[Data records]
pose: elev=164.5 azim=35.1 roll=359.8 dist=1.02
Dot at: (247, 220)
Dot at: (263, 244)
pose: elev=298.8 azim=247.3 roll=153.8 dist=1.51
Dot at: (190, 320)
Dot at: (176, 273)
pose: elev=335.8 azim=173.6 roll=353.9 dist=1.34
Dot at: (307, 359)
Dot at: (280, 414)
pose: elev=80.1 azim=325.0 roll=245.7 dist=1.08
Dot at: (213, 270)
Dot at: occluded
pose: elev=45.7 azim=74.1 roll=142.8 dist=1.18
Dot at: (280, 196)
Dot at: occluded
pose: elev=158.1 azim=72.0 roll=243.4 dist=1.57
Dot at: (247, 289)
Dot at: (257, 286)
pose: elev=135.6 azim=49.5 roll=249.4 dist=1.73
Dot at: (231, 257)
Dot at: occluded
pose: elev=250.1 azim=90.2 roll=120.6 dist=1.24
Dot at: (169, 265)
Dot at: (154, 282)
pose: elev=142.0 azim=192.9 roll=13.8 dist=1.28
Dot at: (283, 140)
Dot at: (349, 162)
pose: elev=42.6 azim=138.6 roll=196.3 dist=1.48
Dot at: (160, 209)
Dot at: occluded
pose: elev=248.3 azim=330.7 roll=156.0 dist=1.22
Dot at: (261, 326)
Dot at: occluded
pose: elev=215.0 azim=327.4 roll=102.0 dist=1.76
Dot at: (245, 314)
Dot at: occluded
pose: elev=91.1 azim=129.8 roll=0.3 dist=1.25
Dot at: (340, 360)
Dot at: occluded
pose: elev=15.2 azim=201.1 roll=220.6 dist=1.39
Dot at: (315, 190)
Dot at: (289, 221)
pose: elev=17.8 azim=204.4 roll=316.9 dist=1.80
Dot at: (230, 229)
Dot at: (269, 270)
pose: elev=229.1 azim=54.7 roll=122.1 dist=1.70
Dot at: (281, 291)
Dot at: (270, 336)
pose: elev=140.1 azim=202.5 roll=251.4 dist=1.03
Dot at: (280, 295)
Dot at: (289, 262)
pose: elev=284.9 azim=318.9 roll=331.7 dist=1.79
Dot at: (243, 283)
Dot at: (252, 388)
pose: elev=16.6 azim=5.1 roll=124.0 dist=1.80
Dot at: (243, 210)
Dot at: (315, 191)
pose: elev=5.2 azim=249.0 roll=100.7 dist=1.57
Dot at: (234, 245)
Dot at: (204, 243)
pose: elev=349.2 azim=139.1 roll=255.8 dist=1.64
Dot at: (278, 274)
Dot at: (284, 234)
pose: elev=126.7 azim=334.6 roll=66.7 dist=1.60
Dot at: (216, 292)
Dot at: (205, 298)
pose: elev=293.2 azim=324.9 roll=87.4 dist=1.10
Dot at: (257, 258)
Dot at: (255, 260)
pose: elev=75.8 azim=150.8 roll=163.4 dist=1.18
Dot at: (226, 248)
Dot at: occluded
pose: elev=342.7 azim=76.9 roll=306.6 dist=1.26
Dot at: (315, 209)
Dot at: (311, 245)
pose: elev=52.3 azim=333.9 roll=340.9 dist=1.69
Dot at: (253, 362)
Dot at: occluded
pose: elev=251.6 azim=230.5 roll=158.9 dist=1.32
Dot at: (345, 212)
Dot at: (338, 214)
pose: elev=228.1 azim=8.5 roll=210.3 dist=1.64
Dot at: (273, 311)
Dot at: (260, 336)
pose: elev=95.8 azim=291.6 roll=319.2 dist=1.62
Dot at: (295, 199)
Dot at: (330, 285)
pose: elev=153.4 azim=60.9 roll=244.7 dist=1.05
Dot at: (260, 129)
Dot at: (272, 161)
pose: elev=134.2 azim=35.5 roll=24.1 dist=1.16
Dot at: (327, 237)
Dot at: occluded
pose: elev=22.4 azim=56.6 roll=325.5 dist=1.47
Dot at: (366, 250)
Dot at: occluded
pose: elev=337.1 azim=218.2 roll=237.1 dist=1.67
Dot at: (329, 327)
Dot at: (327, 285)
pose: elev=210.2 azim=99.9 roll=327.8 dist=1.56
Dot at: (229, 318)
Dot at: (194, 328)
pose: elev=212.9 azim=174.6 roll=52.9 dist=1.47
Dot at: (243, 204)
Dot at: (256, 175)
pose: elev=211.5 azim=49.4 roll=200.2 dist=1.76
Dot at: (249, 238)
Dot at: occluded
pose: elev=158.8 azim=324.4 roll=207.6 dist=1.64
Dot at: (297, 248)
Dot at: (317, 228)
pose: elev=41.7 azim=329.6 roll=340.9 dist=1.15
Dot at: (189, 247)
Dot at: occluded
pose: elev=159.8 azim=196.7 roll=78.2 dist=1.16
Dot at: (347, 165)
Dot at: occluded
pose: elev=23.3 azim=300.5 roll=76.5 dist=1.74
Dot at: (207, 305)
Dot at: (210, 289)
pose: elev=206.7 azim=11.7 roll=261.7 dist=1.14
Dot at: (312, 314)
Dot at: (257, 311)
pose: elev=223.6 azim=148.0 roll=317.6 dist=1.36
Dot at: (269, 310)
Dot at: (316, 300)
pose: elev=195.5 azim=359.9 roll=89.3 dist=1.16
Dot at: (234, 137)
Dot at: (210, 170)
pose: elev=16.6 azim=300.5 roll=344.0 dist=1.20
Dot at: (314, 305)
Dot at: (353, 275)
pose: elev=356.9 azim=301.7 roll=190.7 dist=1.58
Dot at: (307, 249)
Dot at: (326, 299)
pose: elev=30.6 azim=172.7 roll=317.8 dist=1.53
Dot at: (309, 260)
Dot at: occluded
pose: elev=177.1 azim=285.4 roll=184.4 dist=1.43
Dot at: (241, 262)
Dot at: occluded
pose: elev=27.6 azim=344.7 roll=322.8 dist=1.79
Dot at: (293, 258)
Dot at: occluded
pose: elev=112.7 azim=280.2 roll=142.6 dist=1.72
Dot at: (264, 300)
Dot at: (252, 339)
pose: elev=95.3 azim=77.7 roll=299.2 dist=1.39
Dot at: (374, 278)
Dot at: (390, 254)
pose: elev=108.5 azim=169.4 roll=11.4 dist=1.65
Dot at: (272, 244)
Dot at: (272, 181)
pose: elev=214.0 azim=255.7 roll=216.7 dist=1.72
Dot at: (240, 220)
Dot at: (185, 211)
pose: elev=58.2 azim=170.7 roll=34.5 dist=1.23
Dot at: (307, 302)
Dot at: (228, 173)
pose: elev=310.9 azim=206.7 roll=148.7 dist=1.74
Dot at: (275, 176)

■ EXERCISE INSTRUCTIONS:
Repeat every line of the point correspondence records above, word for word, from the first line to the last.

■ TASK ANSWER:
pose: elev=164.5 azim=35.1 roll=359.8 dist=1.02
Dot at: (247, 220)
Dot at: (263, 244)
pose: elev=298.8 azim=247.3 roll=153.8 dist=1.51
Dot at: (190, 320)
Dot at: (176, 273)
pose: elev=335.8 azim=173.6 roll=353.9 dist=1.34
Dot at: (307, 359)
Dot at: (280, 414)
pose: elev=80.1 azim=325.0 roll=245.7 dist=1.08
Dot at: (213, 270)
Dot at: occluded
pose: elev=45.7 azim=74.1 roll=142.8 dist=1.18
Dot at: (280, 196)
Dot at: occluded
pose: elev=158.1 azim=72.0 roll=243.4 dist=1.57
Dot at: (247, 289)
Dot at: (257, 286)
pose: elev=135.6 azim=49.5 roll=249.4 dist=1.73
Dot at: (231, 257)
Dot at: occluded
pose: elev=250.1 azim=90.2 roll=120.6 dist=1.24
Dot at: (169, 265)
Dot at: (154, 282)
pose: elev=142.0 azim=192.9 roll=13.8 dist=1.28
Dot at: (283, 140)
Dot at: (349, 162)
pose: elev=42.6 azim=138.6 roll=196.3 dist=1.48
Dot at: (160, 209)
Dot at: occluded
pose: elev=248.3 azim=330.7 roll=156.0 dist=1.22
Dot at: (261, 326)
Dot at: occluded
pose: elev=215.0 azim=327.4 roll=102.0 dist=1.76
Dot at: (245, 314)
Dot at: occluded
pose: elev=91.1 azim=129.8 roll=0.3 dist=1.25
Dot at: (340, 360)
Dot at: occluded
pose: elev=15.2 azim=201.1 roll=220.6 dist=1.39
Dot at: (315, 190)
Dot at: (289, 221)
pose: elev=17.8 azim=204.4 roll=316.9 dist=1.80
Dot at: (230, 229)
Dot at: (269, 270)
pose: elev=229.1 azim=54.7 roll=122.1 dist=1.70
Dot at: (281, 291)
Dot at: (270, 336)
pose: elev=140.1 azim=202.5 roll=251.4 dist=1.03
Dot at: (280, 295)
Dot at: (289, 262)
pose: elev=284.9 azim=318.9 roll=331.7 dist=1.79
Dot at: (243, 283)
Dot at: (252, 388)
pose: elev=16.6 azim=5.1 roll=124.0 dist=1.80
Dot at: (243, 210)
Dot at: (315, 191)
pose: elev=5.2 azim=249.0 roll=100.7 dist=1.57
Dot at: (234, 245)
Dot at: (204, 243)
pose: elev=349.2 azim=139.1 roll=255.8 dist=1.64
Dot at: (278, 274)
Dot at: (284, 234)
pose: elev=126.7 azim=334.6 roll=66.7 dist=1.60
Dot at: (216, 292)
Dot at: (205, 298)
pose: elev=293.2 azim=324.9 roll=87.4 dist=1.10
Dot at: (257, 258)
Dot at: (255, 260)
pose: elev=75.8 azim=150.8 roll=163.4 dist=1.18
Dot at: (226, 248)
Dot at: occluded
pose: elev=342.7 azim=76.9 roll=306.6 dist=1.26
Dot at: (315, 209)
Dot at: (311, 245)
pose: elev=52.3 azim=333.9 roll=340.9 dist=1.69
Dot at: (253, 362)
Dot at: occluded
pose: elev=251.6 azim=230.5 roll=158.9 dist=1.32
Dot at: (345, 212)
Dot at: (338, 214)
pose: elev=228.1 azim=8.5 roll=210.3 dist=1.64
Dot at: (273, 311)
Dot at: (260, 336)
pose: elev=95.8 azim=291.6 roll=319.2 dist=1.62
Dot at: (295, 199)
Dot at: (330, 285)
pose: elev=153.4 azim=60.9 roll=244.7 dist=1.05
Dot at: (260, 129)
Dot at: (272, 161)
pose: elev=134.2 azim=35.5 roll=24.1 dist=1.16
Dot at: (327, 237)
Dot at: occluded
pose: elev=22.4 azim=56.6 roll=325.5 dist=1.47
Dot at: (366, 250)
Dot at: occluded
pose: elev=337.1 azim=218.2 roll=237.1 dist=1.67
Dot at: (329, 327)
Dot at: (327, 285)
pose: elev=210.2 azim=99.9 roll=327.8 dist=1.56
Dot at: (229, 318)
Dot at: (194, 328)
pose: elev=212.9 azim=174.6 roll=52.9 dist=1.47
Dot at: (243, 204)
Dot at: (256, 175)
pose: elev=211.5 azim=49.4 roll=200.2 dist=1.76
Dot at: (249, 238)
Dot at: occluded
pose: elev=158.8 azim=324.4 roll=207.6 dist=1.64
Dot at: (297, 248)
Dot at: (317, 228)
pose: elev=41.7 azim=329.6 roll=340.9 dist=1.15
Dot at: (189, 247)
Dot at: occluded
pose: elev=159.8 azim=196.7 roll=78.2 dist=1.16
Dot at: (347, 165)
Dot at: occluded
pose: elev=23.3 azim=300.5 roll=76.5 dist=1.74
Dot at: (207, 305)
Dot at: (210, 289)
pose: elev=206.7 azim=11.7 roll=261.7 dist=1.14
Dot at: (312, 314)
Dot at: (257, 311)
pose: elev=223.6 azim=148.0 roll=317.6 dist=1.36
Dot at: (269, 310)
Dot at: (316, 300)
pose: elev=195.5 azim=359.9 roll=89.3 dist=1.16
Dot at: (234, 137)
Dot at: (210, 170)
pose: elev=16.6 azim=300.5 roll=344.0 dist=1.20
Dot at: (314, 305)
Dot at: (353, 275)
pose: elev=356.9 azim=301.7 roll=190.7 dist=1.58
Dot at: (307, 249)
Dot at: (326, 299)
pose: elev=30.6 azim=172.7 roll=317.8 dist=1.53
Dot at: (309, 260)
Dot at: occluded
pose: elev=177.1 azim=285.4 roll=184.4 dist=1.43
Dot at: (241, 262)
Dot at: occluded
pose: elev=27.6 azim=344.7 roll=322.8 dist=1.79
Dot at: (293, 258)
Dot at: occluded
pose: elev=112.7 azim=280.2 roll=142.6 dist=1.72
Dot at: (264, 300)
Dot at: (252, 339)
pose: elev=95.3 azim=77.7 roll=299.2 dist=1.39
Dot at: (374, 278)
Dot at: (390, 254)
pose: elev=108.5 azim=169.4 roll=11.4 dist=1.65
Dot at: (272, 244)
Dot at: (272, 181)
pose: elev=214.0 azim=255.7 roll=216.7 dist=1.72
Dot at: (240, 220)
Dot at: (185, 211)
pose: elev=58.2 azim=170.7 roll=34.5 dist=1.23
Dot at: (307, 302)
Dot at: (228, 173)
pose: elev=310.9 azim=206.7 roll=148.7 dist=1.74
Dot at: (275, 176)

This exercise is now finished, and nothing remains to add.